## What is required
Would you transcribe the listing that follows word for word, skipping pictures?
● ● ● ●
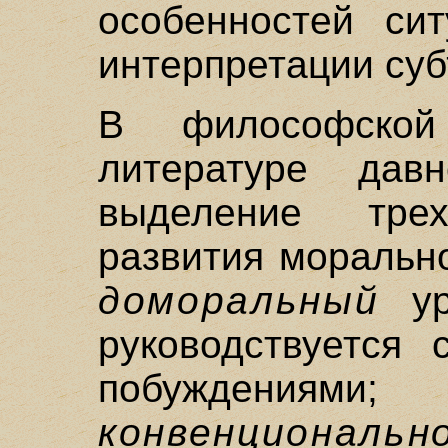
особенностей си
интерпретации су
В философской
литературе дав
выделение тре
развития моральн
доморальный
уро
руководствуется 
побуждени
конвенционал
● ● ● ●
## Solved exercise
особенностей си
интерпретации су
В философской
литературе дав
выделение тре
развития моральн
доморальный
уро
руководствуется 
побуждени
конвенционал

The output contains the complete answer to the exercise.